# EXERCISE DETAILS
Transcribe exactly the line that contains "It would help" and every line after it to the end of the entries, and nothing more.

# RECORDS SHOWN
== Segment start ==

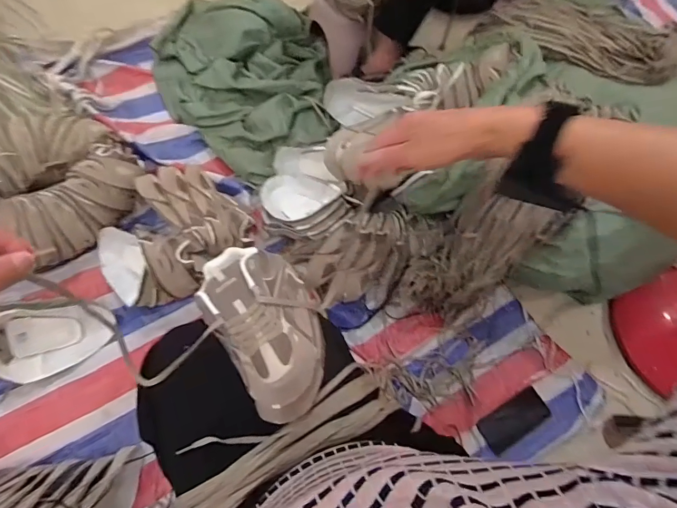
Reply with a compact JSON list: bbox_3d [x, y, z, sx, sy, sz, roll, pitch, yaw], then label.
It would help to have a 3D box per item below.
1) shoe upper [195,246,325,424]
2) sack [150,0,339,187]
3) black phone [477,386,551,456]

== Segment end ==

# ANSWER TO THIS TASK
It would help to have a 3D box per item below.
1) shoe upper [195,246,325,424]
2) sack [150,0,339,187]
3) black phone [477,386,551,456]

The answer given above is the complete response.